Generally, Creoles (American-born slaves) had better chances of becoming coartados, just as mixed-race slaves were more likely than black slaves. This is likely the result of better access to resources and proximity to the master. Many Creoles who had knowledge of the system also gave small sums of money on the birth of their child to ease their path to freedom.

== Impact ==
Historian Manuel Barcia notes the importance of coartación as a means for slaves to access courts and shape their lives. Similarly, Historian Alejandro de la Fuente argues that while only a small fraction of slaves in Latin America achieved their freedom from coartación, its main significance lay in its ability to reverse the norm in Spanish society, giving slaves the ability to impose something on the masters. It has been argued, as well, that coartación was a means of control by the masters to provide the slaves with an incentive, rather than to risk rebellion.

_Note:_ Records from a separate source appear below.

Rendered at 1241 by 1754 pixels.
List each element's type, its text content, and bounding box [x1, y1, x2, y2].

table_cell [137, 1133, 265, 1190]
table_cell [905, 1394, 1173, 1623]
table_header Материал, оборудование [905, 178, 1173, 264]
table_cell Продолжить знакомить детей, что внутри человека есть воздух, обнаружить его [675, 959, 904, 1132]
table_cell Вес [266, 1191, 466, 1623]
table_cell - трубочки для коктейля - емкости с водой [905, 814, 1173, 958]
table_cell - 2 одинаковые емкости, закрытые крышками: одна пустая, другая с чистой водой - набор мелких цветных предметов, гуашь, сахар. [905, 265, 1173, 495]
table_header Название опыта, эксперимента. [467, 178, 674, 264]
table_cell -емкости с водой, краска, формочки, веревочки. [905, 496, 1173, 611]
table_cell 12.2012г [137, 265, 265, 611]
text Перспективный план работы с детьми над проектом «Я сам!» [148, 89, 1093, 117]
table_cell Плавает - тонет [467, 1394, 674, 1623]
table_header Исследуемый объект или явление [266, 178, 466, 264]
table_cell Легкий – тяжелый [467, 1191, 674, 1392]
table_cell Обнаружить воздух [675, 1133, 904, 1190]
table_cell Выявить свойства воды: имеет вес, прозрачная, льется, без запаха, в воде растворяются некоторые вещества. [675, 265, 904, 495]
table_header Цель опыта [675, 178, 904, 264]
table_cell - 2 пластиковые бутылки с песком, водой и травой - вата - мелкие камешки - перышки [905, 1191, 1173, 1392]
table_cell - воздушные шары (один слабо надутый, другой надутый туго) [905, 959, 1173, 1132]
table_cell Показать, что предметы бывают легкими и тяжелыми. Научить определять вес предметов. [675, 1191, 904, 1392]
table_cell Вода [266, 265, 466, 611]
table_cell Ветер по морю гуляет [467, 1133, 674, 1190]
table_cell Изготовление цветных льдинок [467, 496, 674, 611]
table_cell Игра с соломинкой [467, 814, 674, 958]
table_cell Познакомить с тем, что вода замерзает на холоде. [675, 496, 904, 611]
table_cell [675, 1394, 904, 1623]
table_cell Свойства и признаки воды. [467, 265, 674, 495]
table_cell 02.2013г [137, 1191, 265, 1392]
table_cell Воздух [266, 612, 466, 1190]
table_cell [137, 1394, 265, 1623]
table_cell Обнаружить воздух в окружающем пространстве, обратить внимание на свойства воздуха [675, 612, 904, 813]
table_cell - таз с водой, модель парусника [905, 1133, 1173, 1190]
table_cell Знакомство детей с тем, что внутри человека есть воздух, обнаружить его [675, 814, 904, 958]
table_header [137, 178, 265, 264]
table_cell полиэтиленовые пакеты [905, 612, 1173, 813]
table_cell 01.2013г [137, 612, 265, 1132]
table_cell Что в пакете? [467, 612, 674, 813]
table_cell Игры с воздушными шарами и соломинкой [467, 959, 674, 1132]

The popularity of coartación resulted in a large population of free people of color in Spanish America. Free people of color outnumbered slaves in Mexico, Peru, and New Granada by the end of the eighteenth century, and accounted for thirty percent and twenty percent of the population of Salvador and Rio de Janeiro, Brazil, respectively. In general, this was not a destabilizing force on the institution of slavery, and some ex-slaves even owned slaves themselves, though this was rare as most freed people of color remained poor.